20 March 2014
Bord Iascaigh Mhara (BIM) in partnership with IFA Aquaculture hosted an informative conference on Ireland’s oyster industry in Dungarvan, Co. Waterford today, the 20th March.
Pictured at the recent BIM/IFA Aquaculture Oyster Conference in Dungarvan are Front Row L-R: William Dwyer, Ballyhack, Co. Wexford, Paudie Coffey T.D., Jim Harty, Dungarvan Shellfish and Tadhg O Maoileoin, Dungarvan, Co. Waterford. Back Row L-R Patrick Dwyer, Ballyhack, Wexford, Pat Movan, Cheekpoint, Co. Wexford, Seamus Hayes, Dungarvan, Co. Waterford and Brian O’Loan, BIM Aquaculture Officer.

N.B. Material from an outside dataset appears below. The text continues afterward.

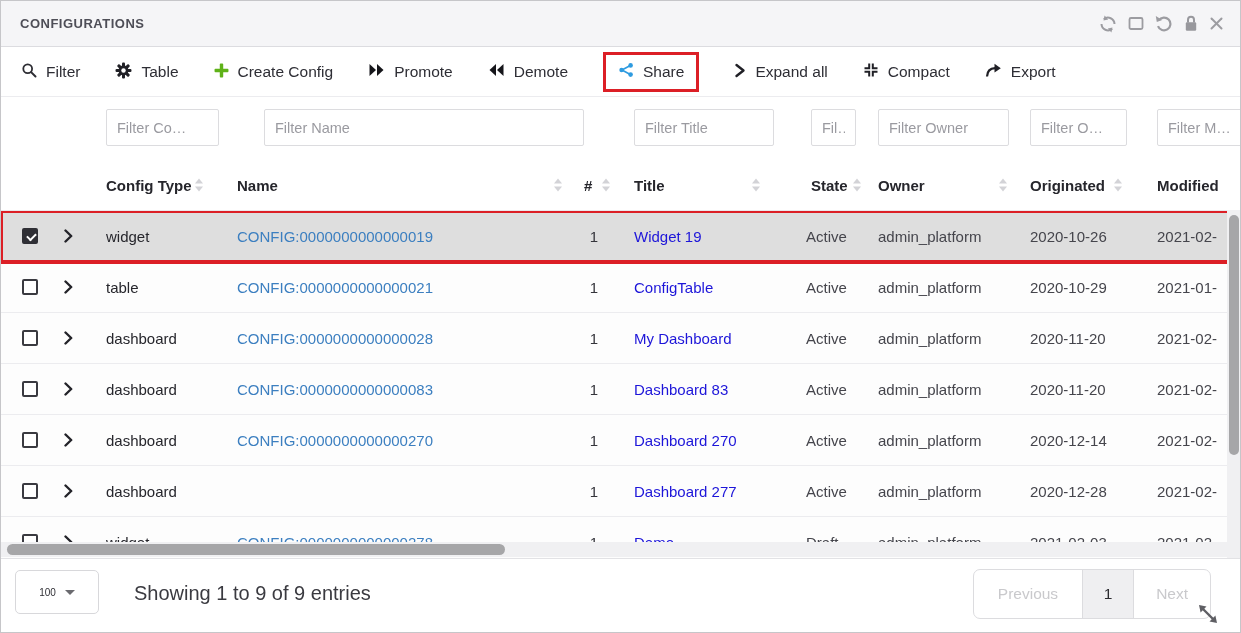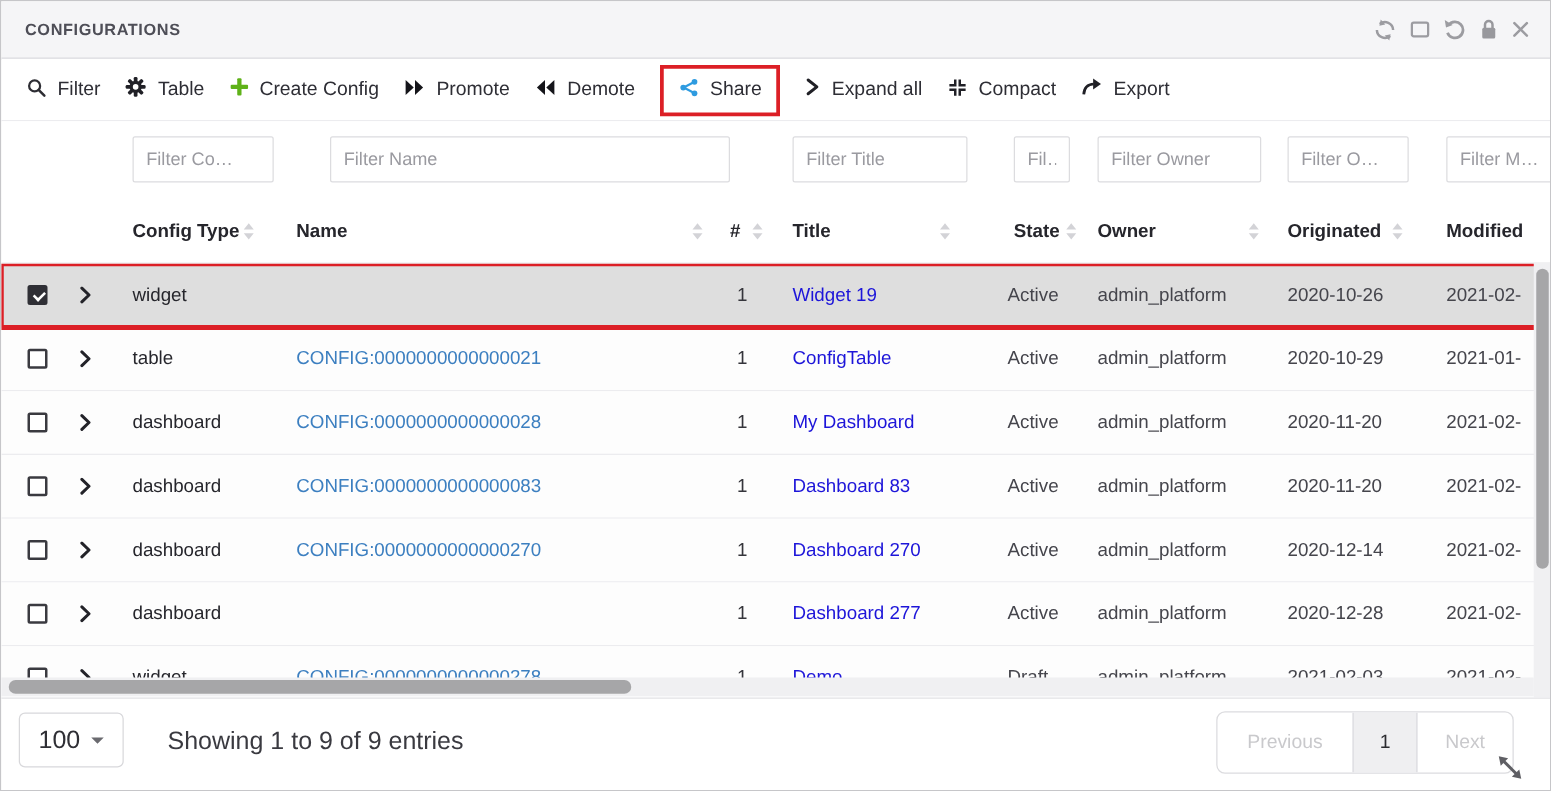"Filter" .toolbar { gap: 20px -> 35px }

Aimed at oyster producers around the coast, the one day event included a series of talks and panel discussions on all aspects of this important sector including current research projects, BIM business support programmes, industry perspectives and the marketing of Irish oysters to existing and new international markets.
Paudie Coffey, T.D. delivered the opening address and highlighted the importance of this sector to the economy; ‘Ireland produces premium quality oysters that demand a high price on our key overseas markets particularly France and the Far East. This achievement is testament to the hard work of our oyster producers around the coast who have worked hard to achieve a high level of quality assurance with assistance from BIM. I am particularly pleased to learn here today that production has increased to 8,700 tonnes as has employment with the sector now supporting 1,100 jobs nationally. With Waterford accounting for 40% of the overall production this is good news for the local community and the economy as a whole’

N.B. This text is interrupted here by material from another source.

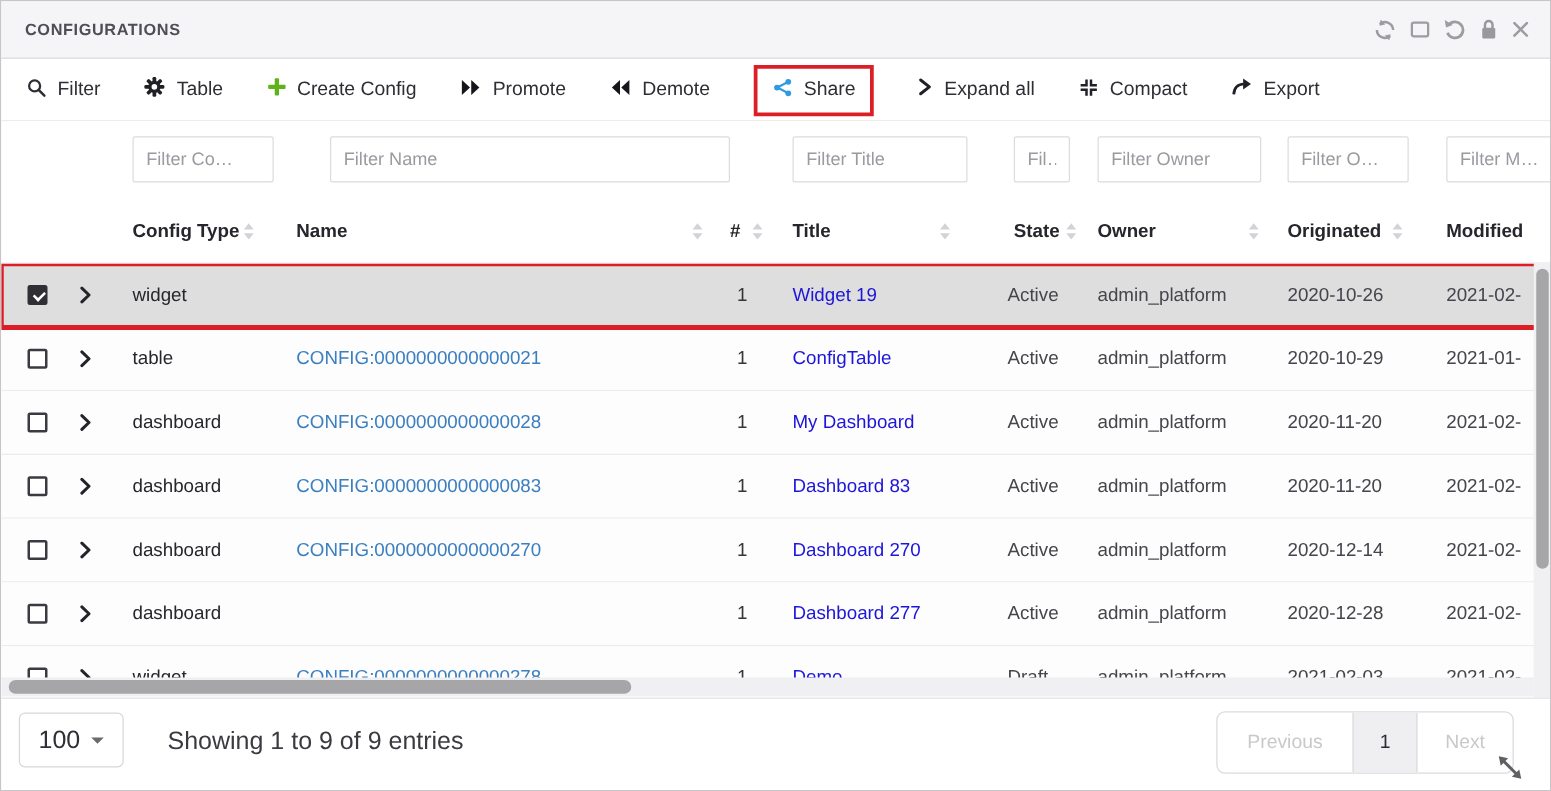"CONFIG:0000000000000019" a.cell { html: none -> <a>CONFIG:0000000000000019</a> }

The farming of pacific oysters (the most common oyster species farmed in Ireland) only began in Ireland in the 1970’s so it is still a relatively young industry. However, it has grown considerably in the last 35 years and is now a thriving business with production levels increasing to 8,700 tonnes in 2013 in addition to a rise in employment from 870 in 2010 to 1,100 in 2013. The sector also contributes almost €50 million to Ireland’s seafood exports. France remains the key export country for Irish oysters with Hong Kong now the second most important destination. Irish oysters are currently demanding an average price of €5.50/kg.
Research papers on native and pacific oysters carried out by University College Cork, the Marine Institute, Queen’s University Belfast and Bournemouth University were presented at the conference in addition to industry perspectives from Jim Harty, Dungarvan Shellfish and Iarfhlaith Connellan, Redbank Shellfish.
Donal Maguire, BIM Director for Aquaculture Development outlined BIM’s plans for the sector; ‘We will be continuing to work with our producers to assist them to grow and develop their businesses. There are excellent opportunities for branded quality assured Irish oysters in the market place in the EU and further afield. Through the provision of technical, financial and business development assistance, BIM aims to ensure that Irish growers are best placed to take advantage of the current favourable environment.’
In 2013, against a background of challenging global and domestic market conditions, Ireland’s seafood sector continued to grow and trade impressively with the overall sector worth €810 million and the export market worth €484 million. Overall exports were down on the previous year but shellfish exports proved to be the exception with a 5% increase on 2012 and a total value of €168 million.
In Ireland, approximately 150 oyster companies employ 1,100 people with the top 15 companies accounting for nearly 70% of production.